What the studies show
A few years ago, a panel of advisors at the National Institutes of Health concluded that the evidence concerning the effectiveness and safety of multivitamins is limited and inconclusive.
A 2009 study published in the Archives of Internal Medicine analyzed data from the landmark Women’s Health Initiative and found that multivitamin use did not reduce the risk of cancer or cardiovascular disease. Meanwhile, two studies published in the American Journal of Clinical Nutrition in 2010 analyzed a decade of data from more than 30,000 Swedish women. One found that women who took multivitamins were 27 percent less likely to have a heart attack. In contrast, the second study linked multivitamin use to a 19 percent increased risk of breast cancer. Still, these were observational studies, and do not prove cause and effect.

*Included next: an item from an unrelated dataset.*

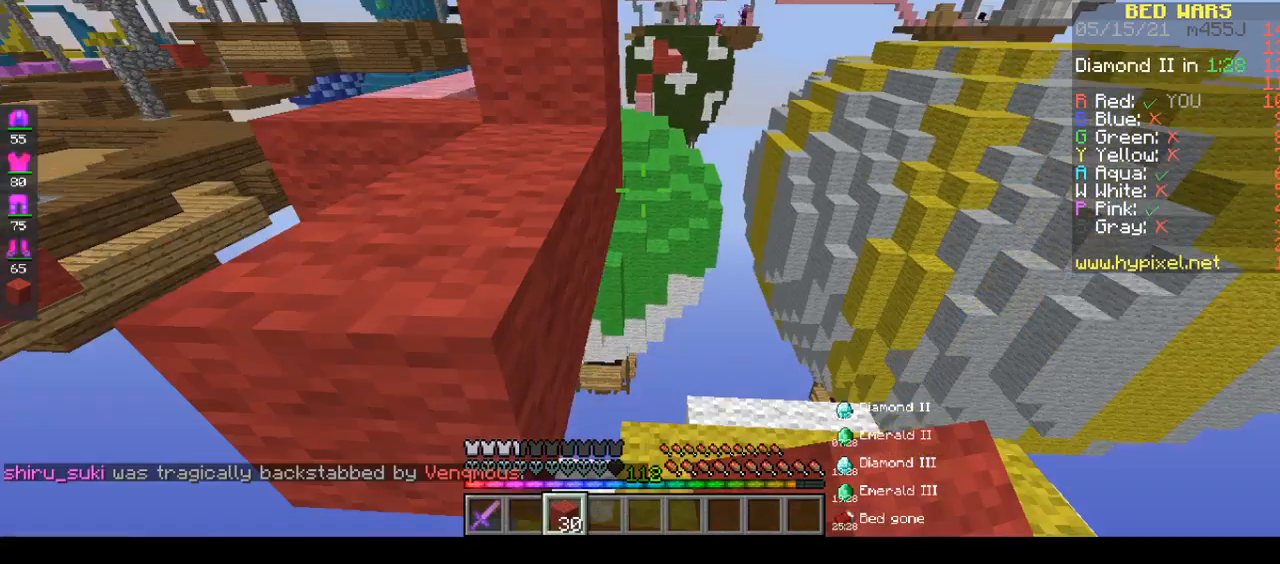
{"keys": ["space"], "mouse": [], "events": [[233, "a", "down"], [383, "a", "up"], [383, "w", "up"]]}
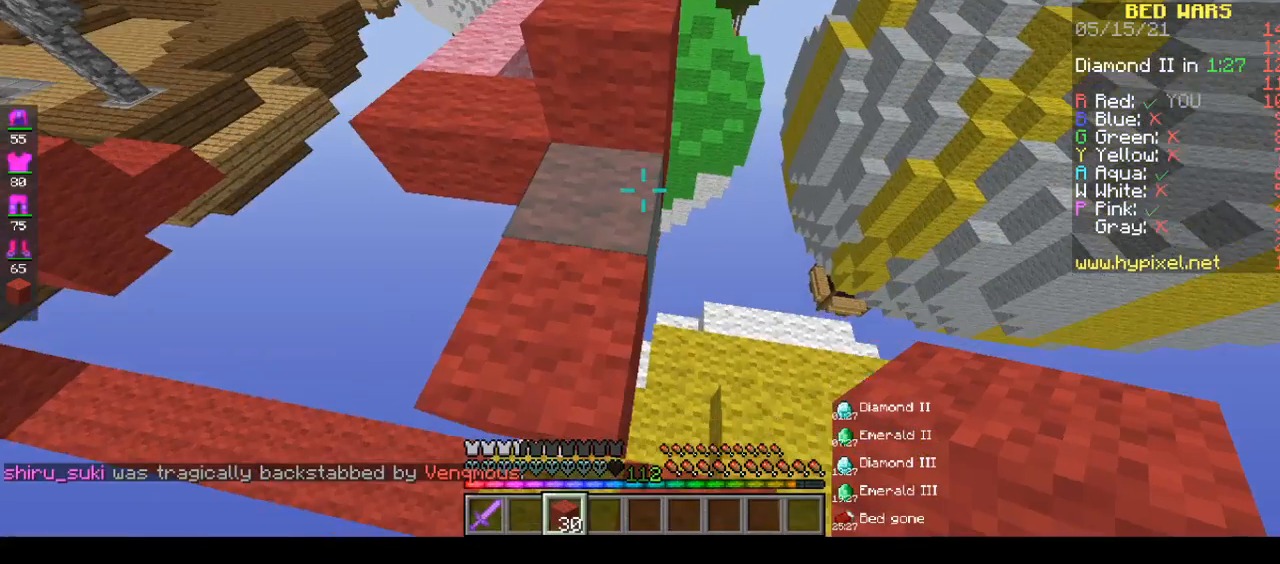
{"keys": [], "mouse": [], "events": [[50, "space", "up"]]}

In 2012, two clinical trials from Harvard involving 14,600 physicians found that those taking a basic multivitamin were eight percent less likely to develop cancer over 11 years compared to those taking a placebo. But they did not have a reduced risk of heart attack or stroke. In 2013, an Australian meta-analysis of 21 randomized controlled trials, published in the American Journal of Clinical Nutrition, concluded that multivitamin use has no effect on all-cause mortality rates.
Of course, multivitamins vary greatly, so even if there are benefits, it would be very hard to know which components are responsible, or at what doses.
A risk of taking too much?
Multivitamins are generally assumed to be safe, but some contain excessive doses of nutrients—10 or more times the recommended daily intakes. For instance, large doses of copper can interfere with the absorption of zinc, and vice versa.
Are you a candidate?
Consider taking a daily multi if you are in one of the following groups.
• You are a woman of childbearing age. Women capable of becoming pregnant need at least 400 micrograms daily of folate (the form in supplements is called folic acid). This B vitamin helps prevent neural tube birth defects. In addition, premenopausal women can benefit from the iron in a basic multi.
• You are pregnant or breastfeeding. You should probably take a multi, but discuss your special needs with your doctor.
• You are on a weight-loss diet or are a heavy smoker or drinker.
But keep in mind
If you take a multivitamin/mineral pill, it cannot substitute for a healthy, balanced diet. Foods—particularly fruits, vegetables and whole grains—provide fiber as well as many potentially beneficial compounds not found in any pill.